Alfie e io (Adelphi, 512 pagg., 32 10 euro) è uno dei libri più belli, avvincenti e romanzeschi che abbia letto negli ultimi anni. Non è un romanzo, ma la storia del rapporto di vero affetto e cura e protezione tra l’autore, il biologo Carl Safina, e un assiolo. Non sapere cosa sia esattamente un assiolo aiuta molto, perché la strategia di Safina non è quella scolastica di parlare di un animale come un oggetto di studio, ma come un compagno di vita, descrivendone a poco a poco tutte le caratteristiche che, si badi bene, non sono affatto quelle descritte aridamente nei “manuali dei rapaci”.
Cioè Alfie non è un “esemplare della sua specie” (Megascops asio), nella narrazione di Safina che lo coinvolge nelle vicissitudini del lockdown per il Covid-19, nel suo ménage matrimoniale e nell’addio a un parente malato terminale, ma è un individuo con le sue peculiari idiosincrasie, fisime, predilezioni come lo siamo noi individui della specie homo.
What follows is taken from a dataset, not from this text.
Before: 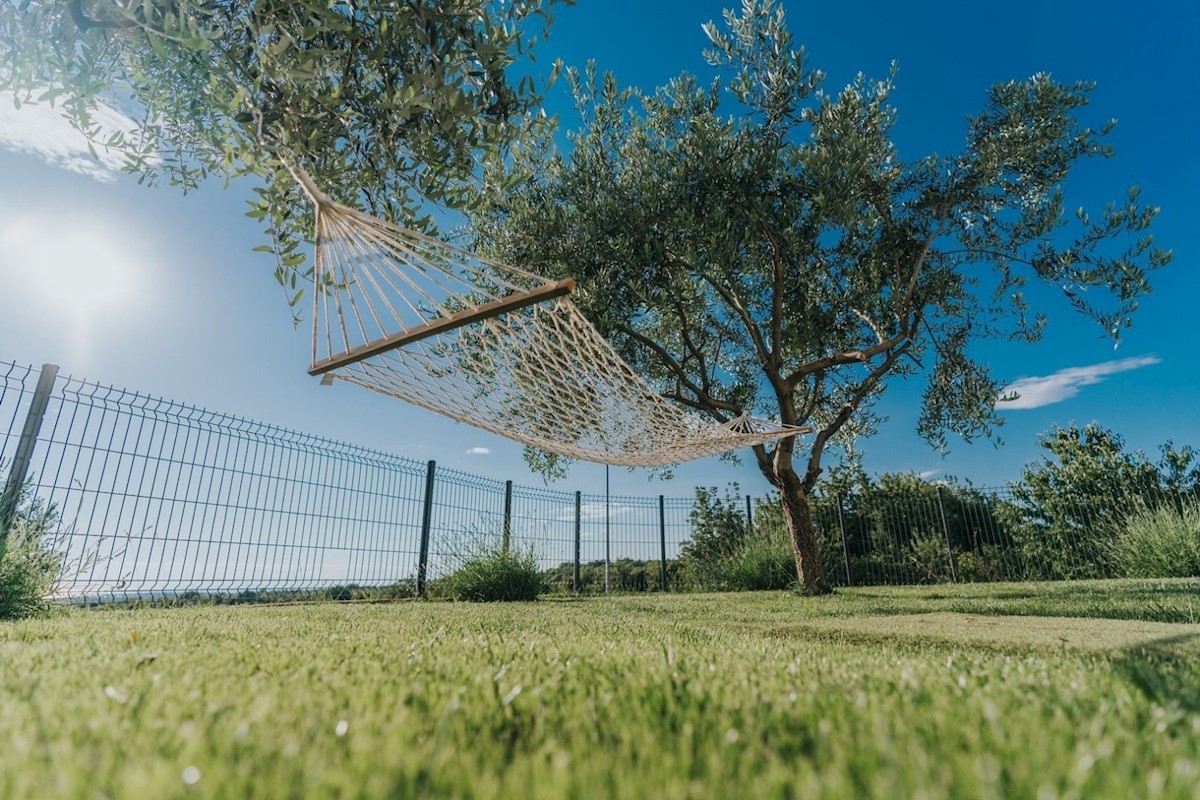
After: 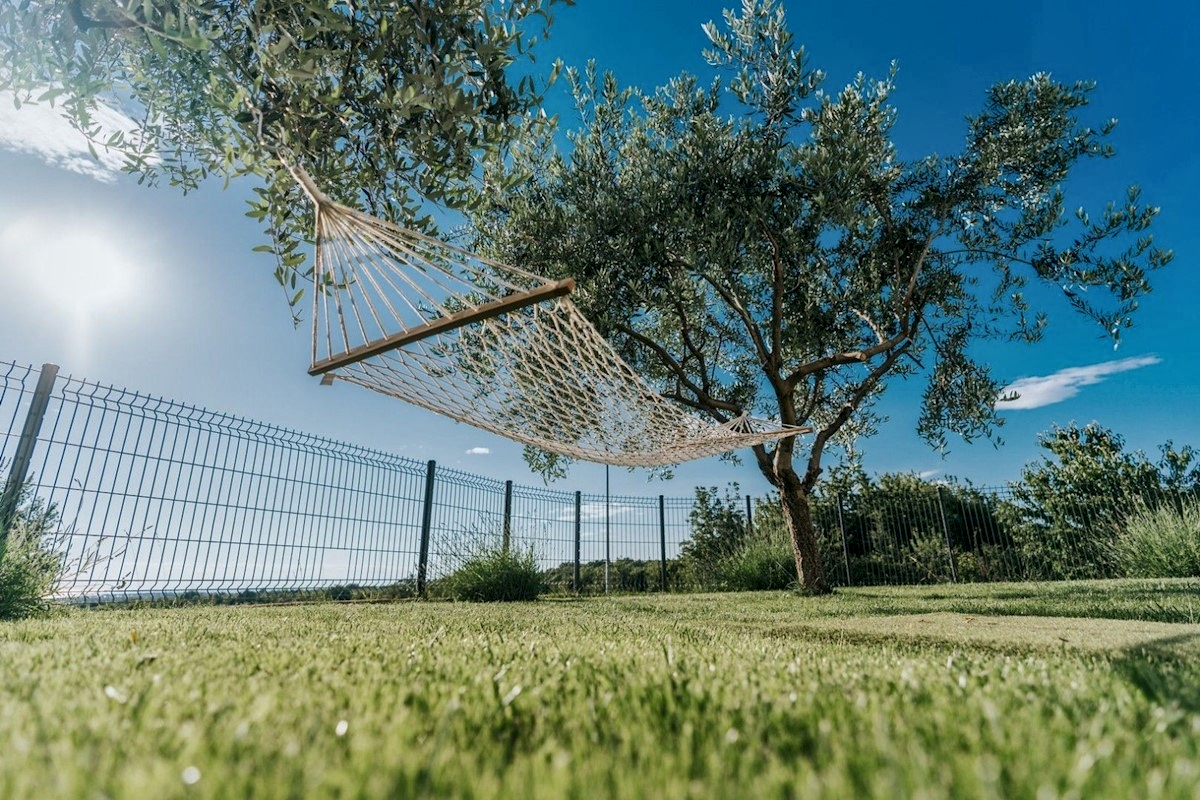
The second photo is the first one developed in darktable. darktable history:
local contrast: mode bilateral grid, contrast 19, coarseness 51, detail 161%, midtone range 0.2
Ed è una femmina, quindi assisteremo con partecipazione sia al suo salvataggio dopo la caduta dal nido forse attaccato da qualche predatore, che al momento in cui, trovatosi un partner di suo gradimento, battezzato semplicemente Plus One, Più Uno, metterà al mondo la nidiata.
La tesi di Safina, discutibile ma affascinante, è che la vita è una, intrecciata e solo apparentemente suddivisa in specie. E che il concetto di soggettività (se non proprio di coscienza in senso stretto) non è una prerogativa umana: anche un assiolo ha il suo fascio di percezioni, e notevolmente più sensibile del nostro se solo si pensa alle sue facoltà visive e uditive. Senza trascendere nel new age, Safina riesce a farci sentire il volo di Alfie dal suo punto di vista.